Les cours de FRAGILE Suisse
Après sa lésion cérébrale, Nicole Nyfeler a voulu retravailler le plus tôt possible. De 2010 jusqu’à l’année dernière, elle a été employée dans un service clientèle où elle s’occupait des commandes. «Pas téléphone, seulement mails.» Elle travaillait deux heures, deux fois par semaine, et cette activité lui plaisait beaucoup. Elle se rendait utile et faisait partie d’une équipe. Puis, la pandémie s’est déclarée et plusieurs employé·e·s – dont Nicole Nyfeler – ont dû partir. Elle voudrait absolument retravailler, peu importe ce qu’on lui offre. «Atelier protégé non», déclare-t-elle d’un ton résolu. Elle veut un emploi en milieu ordinaire, car elle ne se sent pas handicapée. Et pour que les choses soient claires, elle précise: «Nicole normale, pas handicapée!»
Elle connaissait déjà FRAGILE Suisse avant son hémorragie cérébrale. Lorsqu’elle préparait son travail de diplôme, elle avait interviewé la responsable des cours de l’organisation. Elle ne pouvait pas savoir que, quelques années plus tard, elle aurait recours à cette organisation comme personne cérébrolésée. Après son hémorragie cérébrale, Nicole Nyfeler s’est souvenue de FRAGILE. Elle voulait faire quelque chose, échanger avec des personnes qui vivent une situation analogue à la sienne. S’intéressant aux cours de FRAGILE Suisse, elle a d’abord suivi un cours de peinture, puis un cours de yodel. Ce cours l’a enthousiasmée à tel point qu’elle y participe encore aujourd’hui deux fois par an. Avant, le chant ne l’intéressait pas, mais le yodel lui plaît. «Ça vous libère, et les moniteurs sont super», vante-t-elle. Elle a aussi participé trois fois à la semaine pour personnes aphasiques, organisée à Interlaken.

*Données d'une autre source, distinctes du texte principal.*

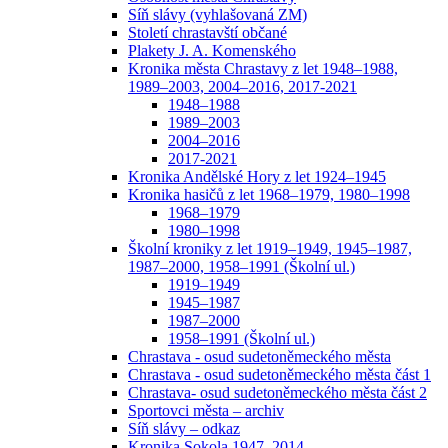
Síň slávy (vyhlašovaná ZM)
Století chrastavští občané
Plakety J. A. Komenského
Kronika města Chrastavy z let 1948–1988,
1989–2003, 2004–2016, 2017-2021
1948–1988
1989–2003
2004–2016
2017-2021
Kronika Andělské Hory z let 1924–1945
Kronika hasičů z let 1968–1979, 1980–1998
1968–1979
1980–1998
Školní kroniky z let 1919–1949, 1945–1987,
1987–2000, 1958–1991 (Školní ul.)
1919–1949
1945–1987
1987–2000
1958–1991 (Školní ul.)
Chrastava - osud sudetoněmeckého města
Chrastava - osud sudetoněmeckého města část 1
Chrastava- osud sudetoněmeckého města část 2
Sportovci města – archiv
Síň slávy – odkaz
Kronika Sokola 1947–2014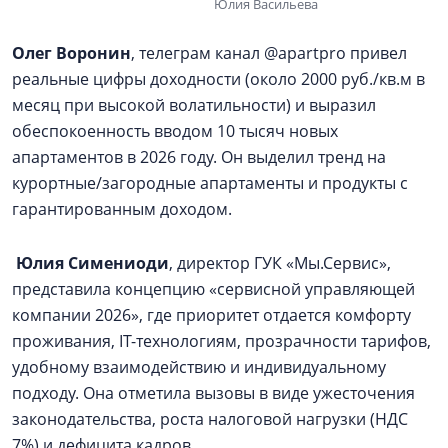
Юлия Васильева
Олег Воронин
, телеграм канал @apartpro привел
реальные цифры доходности (около 2000 руб./кв.м в
месяц при высокой волатильности) и выразил
обеспокоенность вводом 10 тысяч новых
апартаментов в 2026 году. Он выделил тренд на
курортные/загородные апартаменты и продукты с
гарантированным доходом.
Юлия Симениоди
, директор ГУК «Мы.Сервис»,
представила концепцию «сервисной управляющей
компании 2026», где приоритет отдается комфорту
проживания, IT-технологиям, прозрачности тарифов,
удобному взаимодействию и индивидуальному
подходу. Она отметила вызовы в виде ужесточения
законодательства, роста налоговой нагрузки (НДС
7%) и дефицита кадров.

Dans son appartement, elle parvient à se déplacer sur de courtes distances, parfois en s’aidant d’une canne. Dehors, elle utilise un fauteuil roulant électrique: pour faire ses achats, rencontrer des amis, se promener, aller à la piscine ou à l’hippothérapie. Nicole Nyfeler mène une vie autonome: elle sait exactement ce qu’elle veut et ne veut pas. A la fin de l’interview, elle me déclare: «Nicole fatiguée, dormir, adieu.» Une femme forte qui prend sa vie en main de manière remarquable.